Interreligiös wird es, wenn dieselbe Band bittet: „Allah, sei mir gnädig.“ In dem Song wird an einer Stelle Bezug genommen auf das Wunder, dass sich in Betlehem in einem Stall ereignete.
Und ganz grandios wird es, wenn die Rockband Brings dazu auffordert: „Nimm dir e Hätz un sing Halleluja!“ Diesem Aufruf zum Lob Gottes folgt in der Regel das gesamte Publikum. Erzeugt es nicht ein unglaubliches Gänsehautgefühl, wenn aus hunderten Kehlen ein „Halleluja“ zum Himmel schallt?
„Die wissen ja gar nicht, wovon sie singen“, werden jetzt die Skeptiker unter den Leserinnen und Lesern sagen. Die Gegenfrage muss dann aber lauten: Wer sagt uns denn, dass der Herrgott an solchen Gesängen nicht seine Freude hat? Was erdreisten wir kleine Menschlein uns eigentlich, wenn wir behaupten zu wissen, wie Gott „denkt und lenkt“? Wie und wen er richtet und was er gutheißt? „Wo man singet, wird kein Mensch beraubt; Bösewichter haben keine Lieder,“ dichtet Johann Gottfried Seume schon 1804. Im Gesang stehen die Fastelovendsjecke mit dem lieben Gott auf Du und Du. Was soll daran schlecht sein?
Karnevalslieder verbinden darüber hinaus Frohsinn mit der Realität des menschlichen Lebens. Das findet ganz aktuell seinen Ausdruck zum Beispiel in dem Lied „Liebe gewinnt“ von Brings.
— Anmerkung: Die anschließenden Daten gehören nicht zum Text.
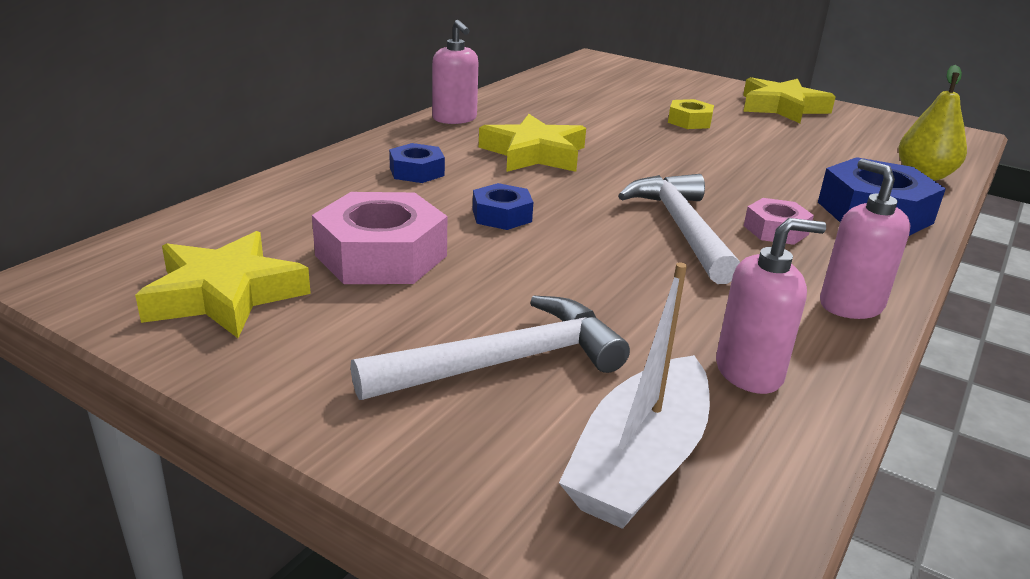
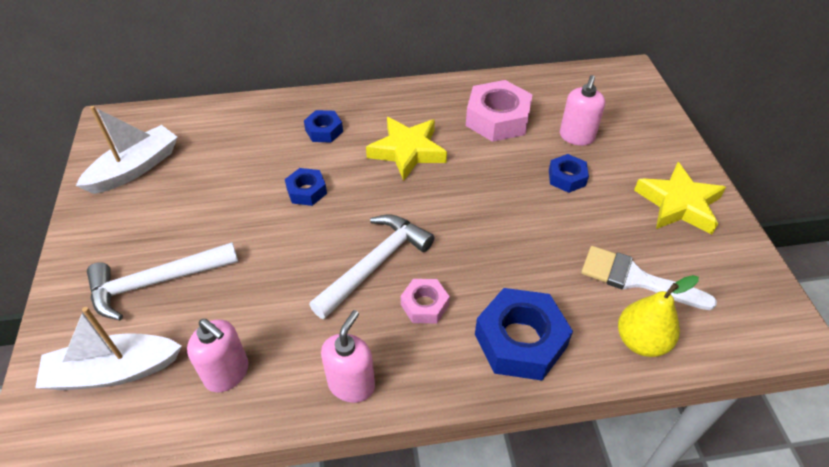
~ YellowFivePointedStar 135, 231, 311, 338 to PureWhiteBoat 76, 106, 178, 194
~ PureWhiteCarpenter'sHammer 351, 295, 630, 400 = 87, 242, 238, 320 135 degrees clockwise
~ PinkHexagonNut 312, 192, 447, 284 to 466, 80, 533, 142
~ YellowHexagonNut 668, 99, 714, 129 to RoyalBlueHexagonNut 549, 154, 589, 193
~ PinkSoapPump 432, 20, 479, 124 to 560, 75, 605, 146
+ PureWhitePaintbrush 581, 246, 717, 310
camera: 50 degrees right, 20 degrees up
Darin heißt es: „Wir beten dafür, dass ‘n Wunder passiert und wir endlich kapier’n, dass wir alle gleich sind.“ Vertreter der Institution Kirche, die daran Anstoß nehmen, seien daran erinnert: Kinder und Narren sagen die Wahrheit!
Die Bläck Fööss thematisierten mit „Feschers Köbes“ den Aufstand im 11. Jahrhundert gegen Anno II. Das war anscheinend nicht das letzte Mal, dass die Kölner mit einem Erzbischof nicht klar kamen…
Im Übrigen ist nicht erwiesen, ob es Stephan Brings inspiriert, dass er im Bistum Aachen lebt – in einer der 44 Ortschaften Mechernichs.